A lot has been said about how surprisingly great "The Martian" is given Scott's recent trend of misfires ("Exodus: Gods and Kings", "The Counselor"), and I think a lot of the credit for that ought to be given to Drew Goddard for his impeccable script. It was never that Scott, first and foremost a visual stylist, lost his touch, but there'd only so much even the most sophisticated technician can do when working with lousy material. 

Beyond the overall quality of the screenplay, what also helps to separate "The Martian" from other recent Scott films, as well as similar entries into the sci-fi genre like "Interstellar", is the undeniably light and surprisingly witty approach to what is essentially a survival story. At it's best, science fiction tends to be a pretty grim and cerebral genre (something Scott has demonstrated on his own two genre masterpieces, "Alien" and "Blade Runner"). In that sense, the tone of "The Martian" has less in common with Scott's previous sci-fi films, but is instead closer to something like Ron Howard's "Apollo 13". The film rides a fine line between sincerity and corniness, but it remarkably maintains that balance and never dips over into the later. 

While I've already sung the praises of the script in selling the humanism of "The Martian", a lot of credit is also due to Matt Damon, who gives one of the best performances of his career in a role that requires some dramatic heavy lifting while acting opposite only himself. He is tasked with playing a character with an almost absurd level of optimism in the face of dire circumstances, but he sells that aspect of his character every step of the way through both his intelligence and charisma. The rest of the large, diverse supporting cast are also uniformly solid in the moments where the film shifts away from Damon's one man show and onto what's happening back on earth. "The Martian" is a perfect example of how casting big names in what amount to smaller roles can help give us a sense of the characters as fully formed people and not just plot points. Every actor here is playing to type; Jeff Daniels is stern and authoritative, Jessica Chastain is determined with a maternal side, Kate Mara is bright-eyed and inquisitive, Chiwetel Ejiofor (perhaps the closest thing to a stand-out) projects empathy and intelligence and Donald Glover provides some springy physical comedy. That being said, nobody feels underutilized in these roles, marking this as a true ensemble cast, with every role working towards the larger story. 

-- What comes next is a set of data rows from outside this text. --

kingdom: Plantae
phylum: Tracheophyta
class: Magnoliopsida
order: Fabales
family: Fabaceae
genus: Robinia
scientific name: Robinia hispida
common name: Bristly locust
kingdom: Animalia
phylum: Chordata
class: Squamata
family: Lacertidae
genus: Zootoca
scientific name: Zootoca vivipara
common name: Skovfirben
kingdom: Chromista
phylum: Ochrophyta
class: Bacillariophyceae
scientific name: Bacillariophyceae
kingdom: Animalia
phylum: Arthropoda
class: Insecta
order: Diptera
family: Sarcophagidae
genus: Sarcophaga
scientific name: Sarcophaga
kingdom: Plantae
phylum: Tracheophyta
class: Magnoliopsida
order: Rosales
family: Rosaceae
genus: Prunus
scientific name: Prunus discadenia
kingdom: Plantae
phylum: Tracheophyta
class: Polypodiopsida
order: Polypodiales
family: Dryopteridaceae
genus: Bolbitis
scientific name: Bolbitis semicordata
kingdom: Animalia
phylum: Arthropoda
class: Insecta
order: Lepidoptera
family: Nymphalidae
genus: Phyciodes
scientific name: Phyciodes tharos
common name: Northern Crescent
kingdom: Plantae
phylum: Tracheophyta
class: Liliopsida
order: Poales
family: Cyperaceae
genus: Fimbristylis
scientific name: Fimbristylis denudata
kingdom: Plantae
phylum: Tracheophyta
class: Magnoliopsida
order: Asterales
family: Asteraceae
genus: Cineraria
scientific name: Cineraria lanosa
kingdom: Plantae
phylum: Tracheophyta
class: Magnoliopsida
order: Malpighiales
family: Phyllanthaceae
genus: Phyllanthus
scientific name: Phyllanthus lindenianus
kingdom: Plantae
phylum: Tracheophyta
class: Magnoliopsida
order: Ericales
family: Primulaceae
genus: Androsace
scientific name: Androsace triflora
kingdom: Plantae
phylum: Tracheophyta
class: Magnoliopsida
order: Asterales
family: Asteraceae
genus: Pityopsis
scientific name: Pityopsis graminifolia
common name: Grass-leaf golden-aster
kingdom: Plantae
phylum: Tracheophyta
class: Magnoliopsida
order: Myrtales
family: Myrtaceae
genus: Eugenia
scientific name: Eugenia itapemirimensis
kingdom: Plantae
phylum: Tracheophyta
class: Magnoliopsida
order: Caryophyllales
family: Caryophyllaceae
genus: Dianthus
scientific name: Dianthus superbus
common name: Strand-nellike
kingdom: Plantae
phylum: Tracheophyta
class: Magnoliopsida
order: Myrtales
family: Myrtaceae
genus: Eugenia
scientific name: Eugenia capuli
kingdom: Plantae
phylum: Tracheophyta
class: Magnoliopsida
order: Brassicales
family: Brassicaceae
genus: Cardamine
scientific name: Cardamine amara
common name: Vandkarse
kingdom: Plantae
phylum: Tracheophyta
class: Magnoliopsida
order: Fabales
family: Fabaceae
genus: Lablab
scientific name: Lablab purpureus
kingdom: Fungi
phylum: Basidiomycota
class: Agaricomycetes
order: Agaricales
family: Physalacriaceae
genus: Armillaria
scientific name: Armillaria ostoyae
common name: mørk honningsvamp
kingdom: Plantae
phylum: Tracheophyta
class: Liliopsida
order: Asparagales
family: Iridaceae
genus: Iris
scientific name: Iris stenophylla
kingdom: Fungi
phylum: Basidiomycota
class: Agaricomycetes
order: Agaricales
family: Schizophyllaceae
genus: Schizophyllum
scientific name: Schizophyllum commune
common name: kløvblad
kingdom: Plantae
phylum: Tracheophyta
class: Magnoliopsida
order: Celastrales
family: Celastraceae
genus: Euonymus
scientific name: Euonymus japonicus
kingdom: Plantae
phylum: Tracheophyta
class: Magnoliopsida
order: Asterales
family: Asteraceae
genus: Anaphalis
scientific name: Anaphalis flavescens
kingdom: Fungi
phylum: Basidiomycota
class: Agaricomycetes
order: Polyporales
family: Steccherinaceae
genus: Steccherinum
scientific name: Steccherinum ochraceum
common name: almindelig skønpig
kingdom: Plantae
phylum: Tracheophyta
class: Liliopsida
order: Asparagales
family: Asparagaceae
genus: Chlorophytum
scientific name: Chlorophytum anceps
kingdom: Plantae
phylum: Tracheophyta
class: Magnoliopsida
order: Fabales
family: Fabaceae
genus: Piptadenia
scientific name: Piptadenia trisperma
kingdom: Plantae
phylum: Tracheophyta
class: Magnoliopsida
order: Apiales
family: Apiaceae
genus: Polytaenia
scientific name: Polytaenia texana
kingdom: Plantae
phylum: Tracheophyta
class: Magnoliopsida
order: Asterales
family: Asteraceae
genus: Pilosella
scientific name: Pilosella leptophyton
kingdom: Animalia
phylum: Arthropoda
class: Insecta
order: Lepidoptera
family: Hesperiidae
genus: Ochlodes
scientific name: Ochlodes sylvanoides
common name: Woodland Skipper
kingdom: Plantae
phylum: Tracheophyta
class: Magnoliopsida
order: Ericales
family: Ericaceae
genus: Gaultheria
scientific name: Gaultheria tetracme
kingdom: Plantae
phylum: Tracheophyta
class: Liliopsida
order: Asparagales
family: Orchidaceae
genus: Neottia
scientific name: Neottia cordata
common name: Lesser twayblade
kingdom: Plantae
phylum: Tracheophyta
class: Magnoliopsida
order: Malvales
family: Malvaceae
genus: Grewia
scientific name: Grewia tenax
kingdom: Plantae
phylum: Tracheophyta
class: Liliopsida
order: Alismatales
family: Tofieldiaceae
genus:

If I had any reservations while watching "The Martian" it would be that it has such a light touch that I felt a lack of tension at times in what should be a tense premise. That being said, the optimistic, uplifting tone of the film felt authentic to me in so far as anybody in the position that Damon's character finds himself in would likely need that type of determination of spirit to survive that situation in the first place. The film also throws just enough curveballs our way in key moments to remind us of the true peril our protagonist finds himself in without ever becoming grim. "The Martian" is a survival story where the main tool our character has to survive is his own intellectual resourcefulness. As cheesy as that description sounds, "The Martian" sells it through a refreshing mixture of humor and humanism.